#### EXTRACTED ENTRIES ####

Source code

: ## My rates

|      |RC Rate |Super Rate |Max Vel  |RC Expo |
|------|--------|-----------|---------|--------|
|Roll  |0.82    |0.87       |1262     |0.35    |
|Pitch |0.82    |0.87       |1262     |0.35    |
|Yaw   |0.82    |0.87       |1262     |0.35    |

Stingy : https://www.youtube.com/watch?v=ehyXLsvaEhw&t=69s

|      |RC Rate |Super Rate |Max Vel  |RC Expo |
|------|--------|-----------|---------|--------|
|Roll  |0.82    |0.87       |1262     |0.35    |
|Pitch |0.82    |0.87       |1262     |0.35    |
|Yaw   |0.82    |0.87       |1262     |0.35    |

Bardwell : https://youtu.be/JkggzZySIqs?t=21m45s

####

Can you extract the full source text of all the records, reproducing every line without any change?

SOLUTION TO THIS EXERCISE |
Source code

: ## My rates

|      |RC Rate |Super Rate |Max Vel  |RC Expo |
|------|--------|-----------|---------|--------|
|Roll  |0.82    |0.87       |1262     |0.35    |
|Pitch |0.82    |0.87       |1262     |0.35    |
|Yaw   |0.82    |0.87       |1262     |0.35    |

Stingy : https://www.youtube.com/watch?v=ehyXLsvaEhw&t=69s

|      |RC Rate |Super Rate |Max Vel  |RC Expo |
|------|--------|-----------|---------|--------|
|Roll  |0.82    |0.87       |1262     |0.35    |
|Pitch |0.82    |0.87       |1262     |0.35    |
|Yaw   |0.82    |0.87       |1262     |0.35    |

Bardwell : https://youtu.be/JkggzZySIqs?t=21m45s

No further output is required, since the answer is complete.